Helping Blind People Grasp: Enhancing a Tactile Bracelet with an Automated Hand Navigation System
Marcin Furtak, Florian Pätzold, Tim Kietzmann, Silke M. Kärcher, Peter König
TL;DR
This work presents an AI-driven automated hand navigation system (HANS) that augments a tactile bracelet to help visually impaired users grasp target objects without an external operator. By leveraging dual YOLOv5 detectors for objects and hands, a StrongSORT tracker, and monocular depth estimation, the system translates visual cues into vibration-based guidance, enabling autonomous navigation in cluttered environments and around obstacles. Across grasping, multi-object tracking, and depth-navigation tasks, the approach achieves robust object localization, high success rates (notably 75% overall with expert users), and positive subjective feedback from both blindfolded and blind participants, including a real-world cafe test.

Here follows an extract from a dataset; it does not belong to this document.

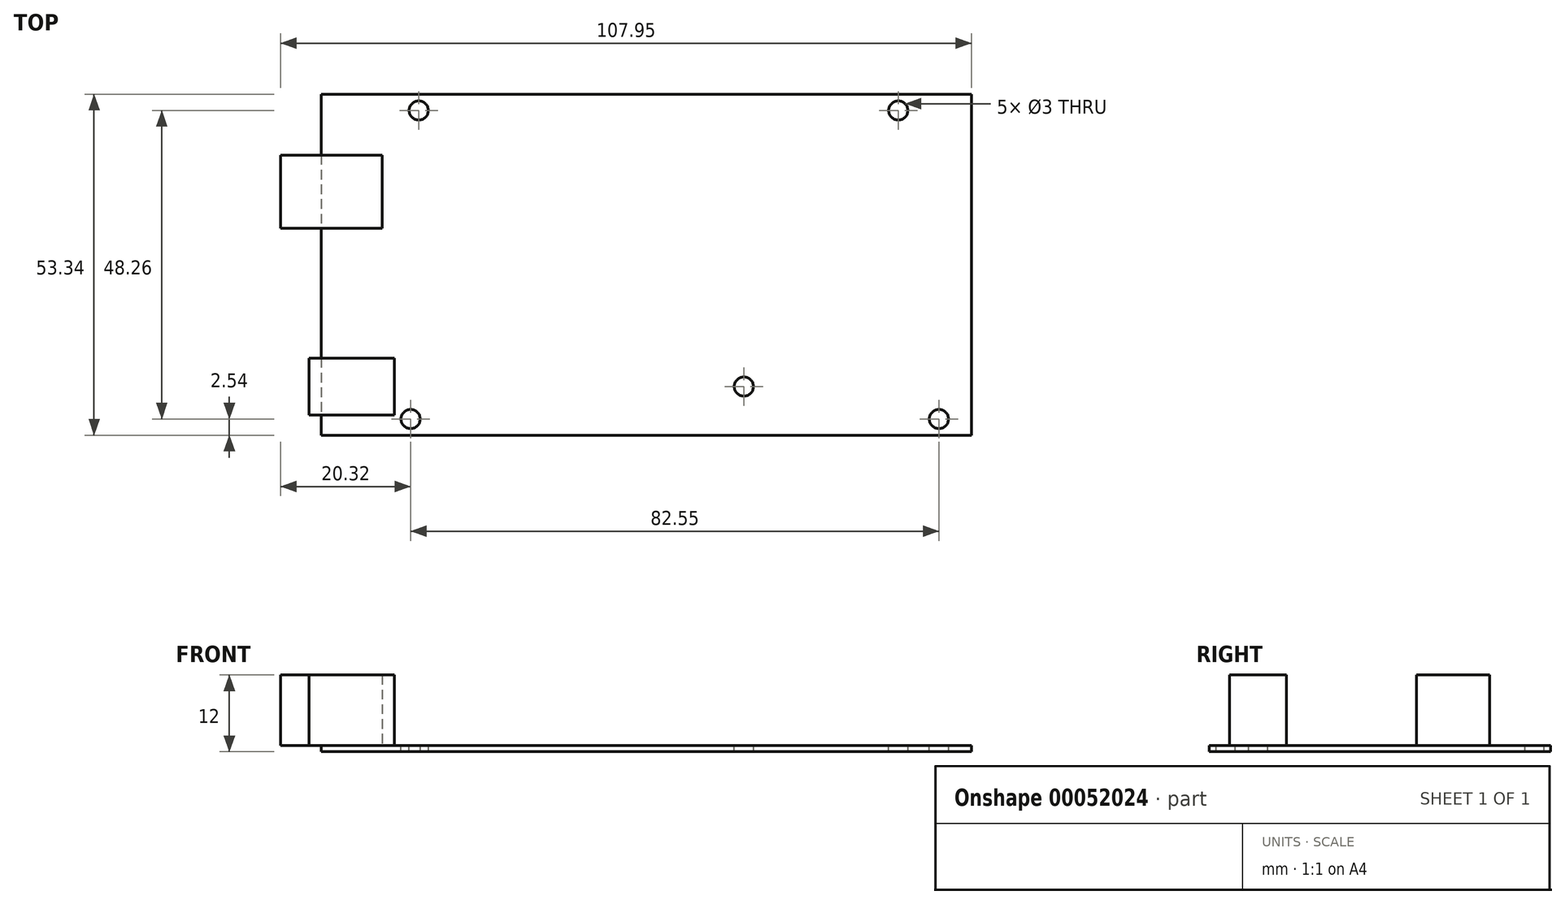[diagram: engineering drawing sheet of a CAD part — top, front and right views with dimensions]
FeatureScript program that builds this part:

The results suggest a viable path toward independent daily use, with identified bottlenecks in speed and hardware scalability and clear directions toward software/hardware optimizations and natural language interfaces for target specification.
Abstract
Grasping constitutes a critical challenge for visually impaired people. To address this problem, we developed a tactile bracelet that assists in grasping by guiding the user's hand to a target object using vibration commands. Here we demonstrate the fully automated system around the bracelet, which can confidently detect and track target and distractor objects and reliably guide the user's hand. We validate our approach in three tasks that resemble complex, everyday use cases. In a grasping task, the participants grasp varying target objects on a table, guided via the automated hand navigation system. In the multiple objects task, participants grasp objects from the same class, demonstrating our system's ability to track one specific object without targeting surrounding distractor objects. Finally, the participants grasp one specific target object by avoiding an obstacle along the way in the depth navigation task, showcasing the potential to utilize our system's depth estimations to navigate even complex scenarios. Additionally, we demonstrate that the system can aid users in the real world by testing it in a less structured environment with a blind participant. Overall, our results demonstrate that the system, by translating the AI-processed visual inputs into a reduced data rate of actionable signals, enables autonomous behavior in everyday environments, thus potentially increasing the quality of life of visually impaired people.